Time with a forensic pathologist has taught me a tremendous amount in the area of estimating time of death, external and internal examination, identification of traumatic injury vs. artifact, antemortem injury and postmortem artifact. The value of a well-documented scene report to augment clinical findings was appreciated. As I observed numerous cases, my reverence for the fragility of life and finality of death was renewed. The autopsy of an 18-month-old boy, weighing only 1.5 pounds more at death than at birth, was very disturbing. This child was the offspring of 24-year-old parents from affluent families who had "discarded" their son almost immediately after birth. The teary eyes of hardened pathologists all consulted around the cold steel table as law enforcement and I waited anxiously for the decision as to the cause and manner of death. In this very somber environment, there was a fascination in watching the medical and legal systems traverse as starvation and homicide was ruled which promptly resulted in first degree murder charges announced in the press that same day. Another intense experience was the autopsy of a 17-year-old female who had been brutally beaten, strangled, shot and stabbed multiple times, her body dumped in a swampy are of the county. Finding she was pregnant, her uterus was removed, photographed, specimens taken and cut open. There lie a male fetus of an estimated 16 weeks gestation. At that moment, the dichotomy between innocence and evil, safety and violence, life and death was dramatic and profound for me.

These personal experiences and shared reflections have all taught and influenced me in my quest to become a competent forensic nurse and qualified death investigator. A more seasoned practitioner today, I maintain a much higher index of suspicion at all times and wear much tougher skin.

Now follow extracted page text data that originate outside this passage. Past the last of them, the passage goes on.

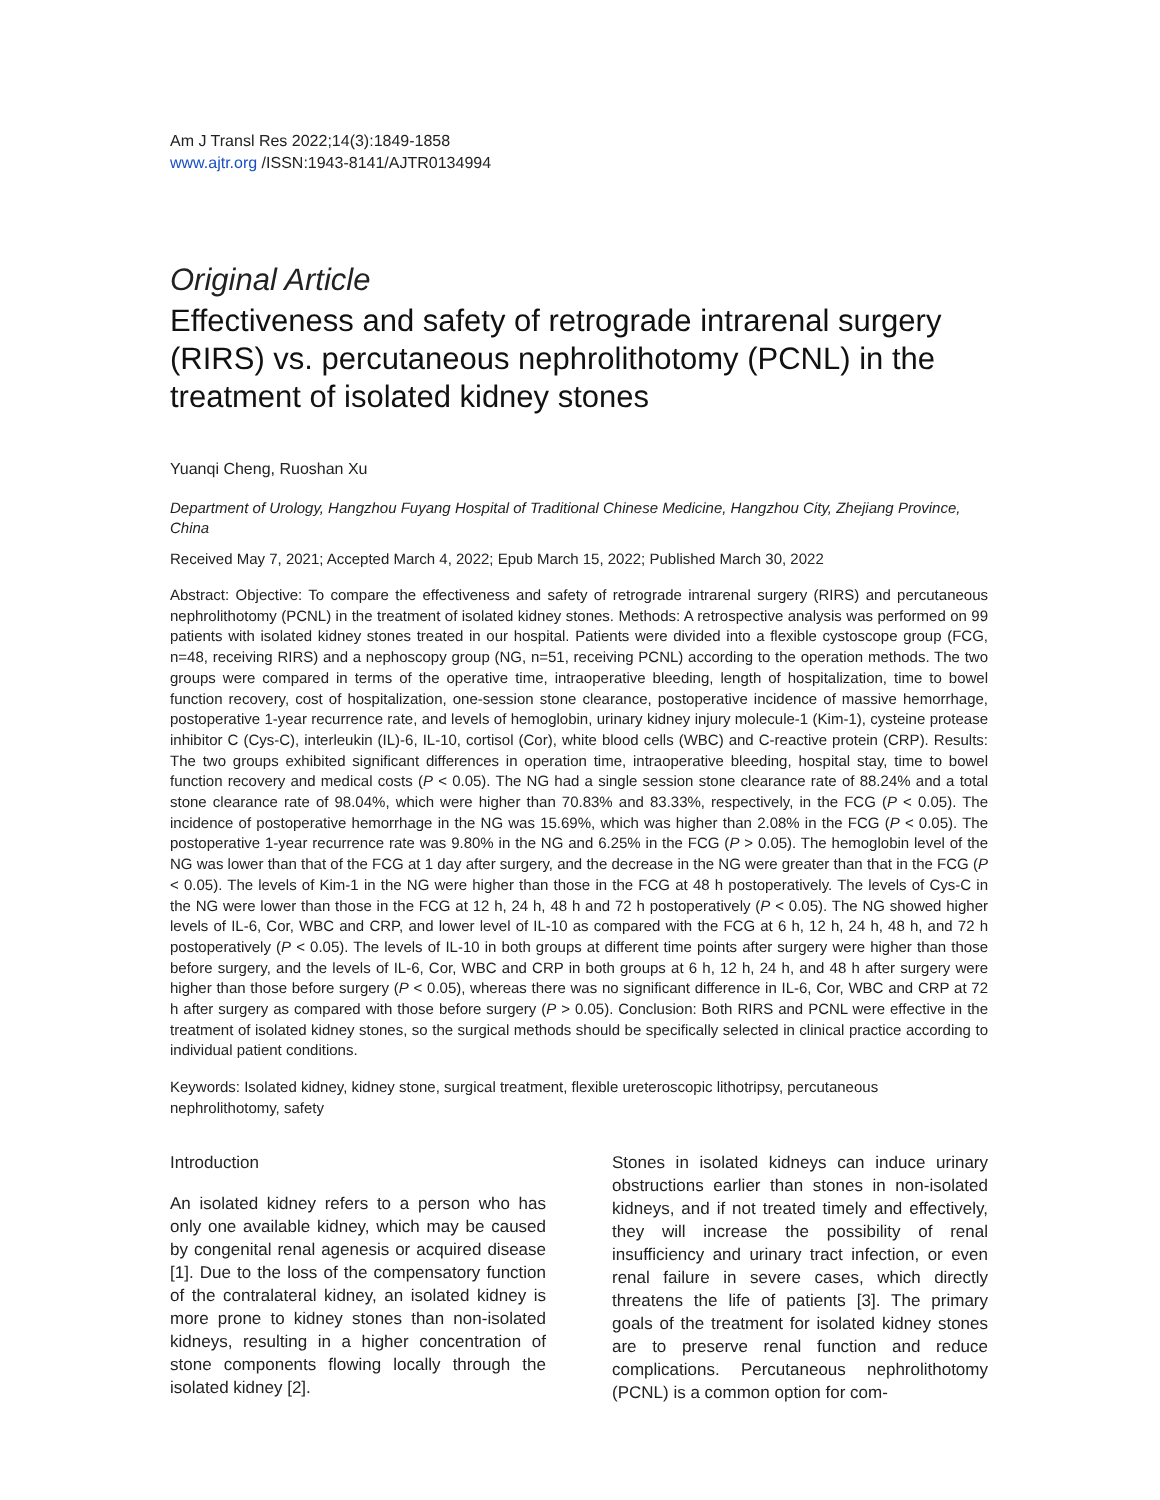Am J Transl Res 2022;14(3):1849-1858
www.ajtr.org /ISSN:1943-8141/AJTR0134994
Original Article
Effectiveness and safety of retrograde intrarenal surgery (RIRS) vs. percutaneous nephrolithotomy (PCNL) in the treatment of isolated kidney stones
Yuanqi Cheng, Ruoshan Xu
Department of Urology, Hangzhou Fuyang Hospital of Traditional Chinese Medicine, Hangzhou City, Zhejiang Province, China
Received May 7, 2021; Accepted March 4, 2022; Epub March 15, 2022; Published March 30, 2022
Abstract: Objective: To compare the effectiveness and safety of retrograde intrarenal surgery (RIRS) and percutaneous nephrolithotomy (PCNL) in the treatment of isolated kidney stones. Methods: A retrospective analysis was performed on 99 patients with isolated kidney stones treated in our hospital. Patients were divided into a flexible cystoscope group (FCG, n=48, receiving RIRS) and a nephoscopy group (NG, n=51, receiving PCNL) according to the operation methods. The two groups were compared in terms of the operative time, intraoperative bleeding, length of hospitalization, time to bowel function recovery, cost of hospitalization, one-session stone clearance, postoperative incidence of massive hemorrhage, postoperative 1-year recurrence rate, and levels of hemoglobin, urinary kidney injury molecule-1 (Kim-1), cysteine protease inhibitor C (Cys-C), interleukin (IL)-6, IL-10, cortisol (Cor), white blood cells (WBC) and C-reactive protein (CRP). Results: The two groups exhibited significant differences in operation time, intraoperative bleeding, hospital stay, time to bowel function recovery and medical costs (P < 0.05). The NG had a single session stone clearance rate of 88.24% and a total stone clearance rate of 98.04%, which were higher than 70.83% and 83.33%, respectively, in the FCG (P < 0.05). The incidence of postoperative hemorrhage in the NG was 15.69%, which was higher than 2.08% in the FCG (P < 0.05). The postoperative 1-year recurrence rate was 9.80% in the NG and 6.25% in the FCG (P > 0.05). The hemoglobin level of the NG was lower than that of the FCG at 1 day after surgery, and the decrease in the NG were greater than that in the FCG (P < 0.05). The levels of Kim-1 in the NG were higher than those in the FCG at 48 h postoperatively. The levels of Cys-C in the NG were lower than those in the FCG at 12 h, 24 h, 48 h and 72 h postoperatively (P < 0.05). The NG showed higher levels of IL-6, Cor, WBC and CRP, and lower level of IL-10 as compared with the FCG at 6 h, 12 h, 24 h, 48 h, and 72 h postoperatively (P < 0.05). The levels of IL-10 in both groups at different time points after surgery were higher than those before surgery, and the levels of IL-6, Cor, WBC and CRP in both groups at 6 h, 12 h, 24 h, and 48 h after surgery were higher than those before surgery (P < 0.05), whereas there was no significant difference in IL-6, Cor, WBC and CRP at 72 h after surgery as compared with those before surgery (P > 0.05). Conclusion: Both RIRS and PCNL were effective in the treatment of isolated kidney stones, so the surgical methods should be specifically selected in clinical practice according to individual patient conditions.
Keywords: Isolated kidney, kidney stone, surgical treatment, flexible ureteroscopic lithotripsy, percutaneous nephrolithotomy, safety
Introduction
An isolated kidney refers to a person who has only one available kidney, which may be caused by congenital renal agenesis or acquired disease [1]. Due to the loss of the compensatory function of the contralateral kidney, an isolated kidney is more prone to kidney stones than non-isolated kidneys, resulting in a higher concentration of stone components flowing locally through the isolated kidney [2].
Stones in isolated kidneys can induce urinary obstructions earlier than stones in non-isolated kidneys, and if not treated timely and effectively, they will increase the possibility of renal insufficiency and urinary tract infection, or even renal failure in severe cases, which directly threatens the life of patients [3]. The primary goals of the treatment for isolated kidney stones are to preserve renal function and reduce complications. Percutaneous nephrolithotomy (PCNL) is a common option for com-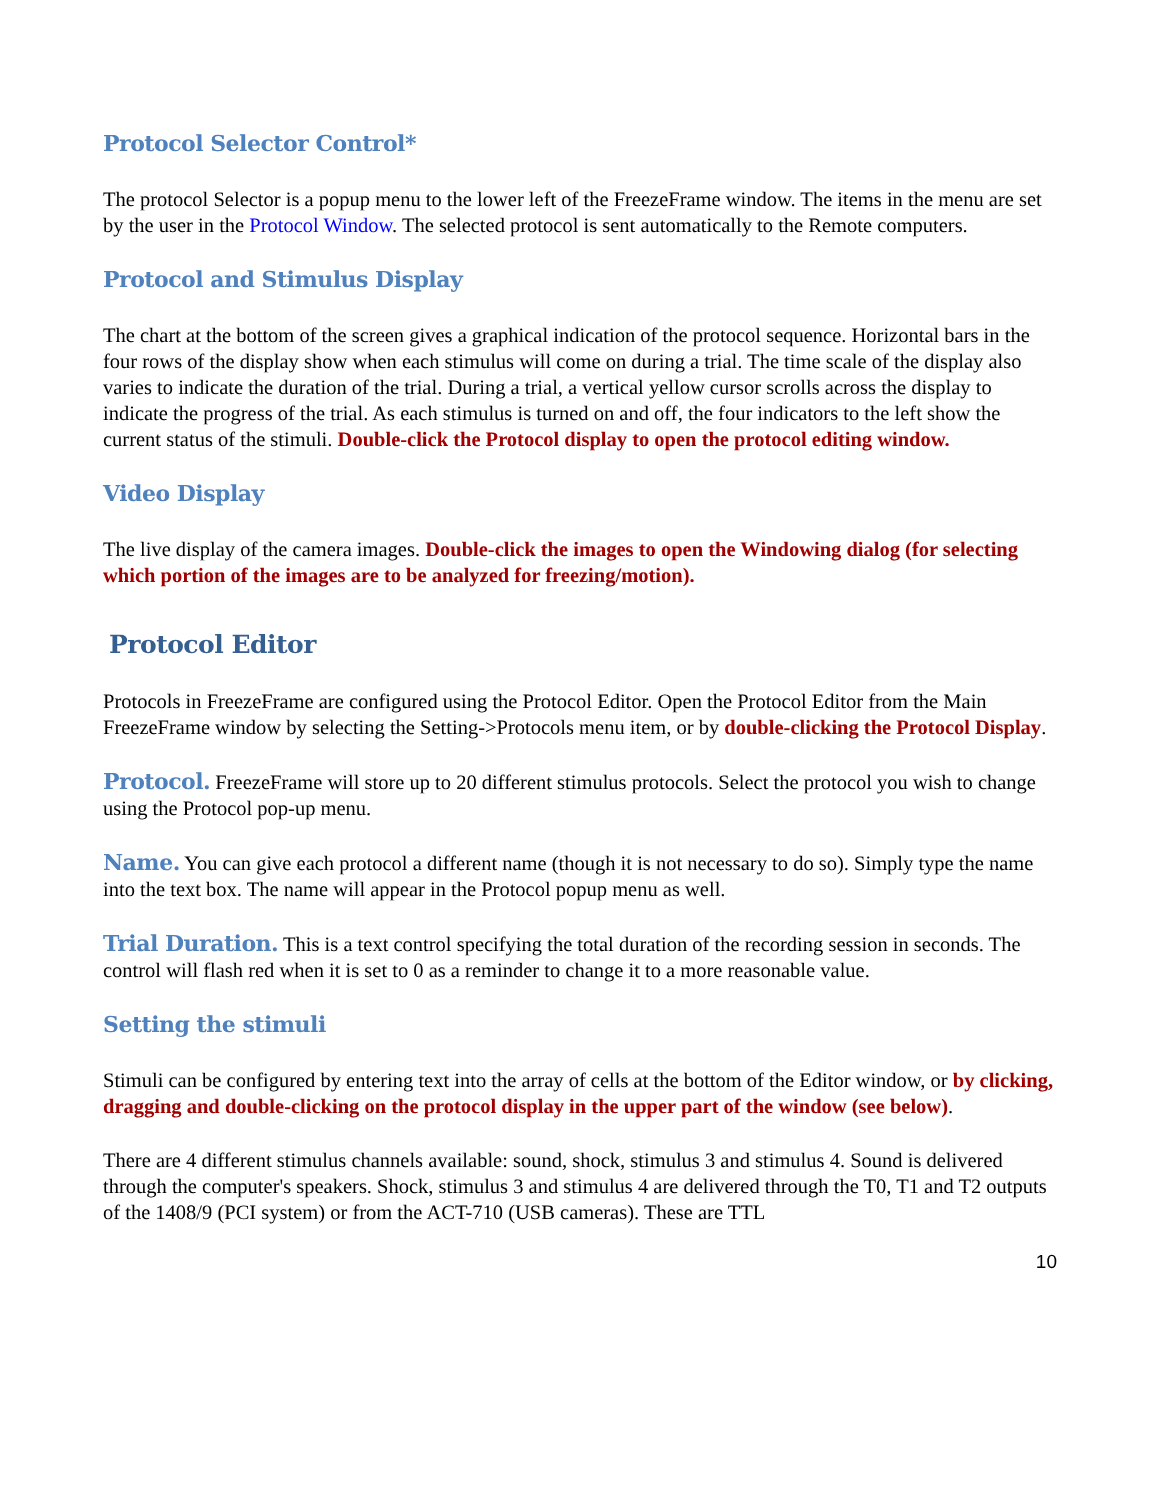Protocol Selector Control*
The protocol Selector is a popup menu to the lower left of the FreezeFrame window. The items in the menu are set by the user in the Protocol Window. The selected protocol is sent automatically to the Remote computers.
Protocol and Stimulus Display
The chart at the bottom of the screen gives a graphical indication of the protocol sequence. Horizontal bars in the four rows of the display show when each stimulus will come on during a trial. The time scale of the display also varies to indicate the duration of the trial. During a trial, a vertical yellow cursor scrolls across the display to indicate the progress of the trial. As each stimulus is turned on and off, the four indicators to the left show the current status of the stimuli. Double-click the Protocol display to open the protocol editing window.
Video Display
The live display of the camera images. Double-click the images to open the Windowing dialog (for selecting which portion of the images are to be analyzed for freezing/motion).
Protocol Editor
Protocols in FreezeFrame are configured using the Protocol Editor. Open the Protocol Editor from the Main FreezeFrame window by selecting the Setting->Protocols menu item, or by double-clicking the Protocol Display.
Protocol. FreezeFrame will store up to 20 different stimulus protocols. Select the protocol you wish to change using the Protocol pop-up menu.
Name. You can give each protocol a different name (though it is not necessary to do so). Simply type the name into the text box. The name will appear in the Protocol popup menu as well.
Trial Duration. This is a text control specifying the total duration of the recording session in seconds. The control will flash red when it is set to 0 as a reminder to change it to a more reasonable value.
Setting the stimuli
Stimuli can be configured by entering text into the array of cells at the bottom of the Editor window, or by clicking, dragging and double-clicking on the protocol display in the upper part of the window (see below).
There are 4 different stimulus channels available: sound, shock, stimulus 3 and stimulus 4. Sound is delivered through the computer's speakers. Shock, stimulus 3 and stimulus 4 are delivered through the T0, T1 and T2 outputs of the 1408/9 (PCI system) or from the ACT-710 (USB cameras). These are TTL
10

Situations exist all around us, both in the hospital setting and the community at large, with forensic implications relevant to the living and the dead. Death, all too often, is the outcome of reckless human behavior or tragic unintentional circumstances. Nurses, in all professional practice segments, must be educated and astute to acts with criminal or civil forensic implications. Surround your practice with behaviors that question and do not assume, exhibit curiosity not apathy, challenge instead of yield, assert instead of submit. From my perspective, this is of paramount value in perusing truth in life and truth in death along the continuum of care for the betterment of humanity.

Catherine A. O'Brien, RN, MS, CNA, CLNC, D-ABMDI is a forensic nurse and registered medicolegal death investigator with the American Board of Medicolegal Death Investigators.